╭─ TASK INPUTS

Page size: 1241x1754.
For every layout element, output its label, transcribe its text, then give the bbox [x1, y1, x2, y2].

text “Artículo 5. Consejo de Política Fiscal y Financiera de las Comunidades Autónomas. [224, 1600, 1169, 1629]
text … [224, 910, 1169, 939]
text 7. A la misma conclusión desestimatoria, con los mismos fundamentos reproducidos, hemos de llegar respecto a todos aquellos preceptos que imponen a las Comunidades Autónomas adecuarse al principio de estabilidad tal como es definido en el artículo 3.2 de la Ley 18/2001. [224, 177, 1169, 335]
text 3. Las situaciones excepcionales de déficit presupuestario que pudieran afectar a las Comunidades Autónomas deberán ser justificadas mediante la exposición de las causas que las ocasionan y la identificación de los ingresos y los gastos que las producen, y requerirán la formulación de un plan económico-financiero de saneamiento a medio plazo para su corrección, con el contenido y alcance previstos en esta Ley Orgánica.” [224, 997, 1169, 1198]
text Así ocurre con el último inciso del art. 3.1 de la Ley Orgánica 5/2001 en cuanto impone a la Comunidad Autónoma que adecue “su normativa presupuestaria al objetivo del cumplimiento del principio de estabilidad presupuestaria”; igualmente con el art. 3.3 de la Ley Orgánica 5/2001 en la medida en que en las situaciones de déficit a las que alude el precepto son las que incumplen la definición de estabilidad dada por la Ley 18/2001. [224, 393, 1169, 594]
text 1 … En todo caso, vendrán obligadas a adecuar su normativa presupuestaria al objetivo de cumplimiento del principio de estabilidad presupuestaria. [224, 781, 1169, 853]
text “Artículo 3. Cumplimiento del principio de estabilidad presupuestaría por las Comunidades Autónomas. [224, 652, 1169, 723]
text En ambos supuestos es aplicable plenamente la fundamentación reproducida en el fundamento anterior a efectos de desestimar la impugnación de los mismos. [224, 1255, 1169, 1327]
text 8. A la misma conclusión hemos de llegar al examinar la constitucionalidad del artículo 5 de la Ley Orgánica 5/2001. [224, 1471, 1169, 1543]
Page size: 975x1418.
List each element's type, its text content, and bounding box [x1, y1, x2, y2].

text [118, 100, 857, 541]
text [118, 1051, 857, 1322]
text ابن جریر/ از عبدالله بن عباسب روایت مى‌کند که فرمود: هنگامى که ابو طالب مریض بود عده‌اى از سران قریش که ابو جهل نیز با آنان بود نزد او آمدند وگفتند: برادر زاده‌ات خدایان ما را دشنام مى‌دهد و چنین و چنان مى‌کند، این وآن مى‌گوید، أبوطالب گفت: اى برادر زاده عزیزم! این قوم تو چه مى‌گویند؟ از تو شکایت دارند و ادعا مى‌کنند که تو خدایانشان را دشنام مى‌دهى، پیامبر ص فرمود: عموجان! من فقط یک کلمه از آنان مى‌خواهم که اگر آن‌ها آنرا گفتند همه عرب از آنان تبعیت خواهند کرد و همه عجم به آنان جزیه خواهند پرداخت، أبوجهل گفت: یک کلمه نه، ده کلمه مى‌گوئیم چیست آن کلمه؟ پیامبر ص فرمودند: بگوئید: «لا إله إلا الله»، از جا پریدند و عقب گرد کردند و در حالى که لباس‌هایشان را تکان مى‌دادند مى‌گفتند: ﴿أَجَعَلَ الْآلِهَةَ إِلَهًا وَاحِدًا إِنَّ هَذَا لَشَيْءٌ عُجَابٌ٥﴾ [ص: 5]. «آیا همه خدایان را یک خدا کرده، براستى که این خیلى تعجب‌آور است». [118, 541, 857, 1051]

╰─

◆ WHAT YOU SHOULD DO
Work through the entries, filtering for the string "conclusión", and copy each line that holds it.

◆ SOLVED PROBLEM
text 7. A la misma conclusión desestimatoria, con los mismos fundamentos reproducidos, hemos de llegar respecto a todos aquellos preceptos que imponen a las Comunidades Autónomas adecuarse al principio de estabilidad tal como es definido en el artículo 3.2 de la Ley 18/2001. [224, 177, 1169, 335]
text 8. A la misma conclusión hemos de llegar al examinar la constitucionalidad del artículo 5 de la Ley Orgánica 5/2001. [224, 1471, 1169, 1543]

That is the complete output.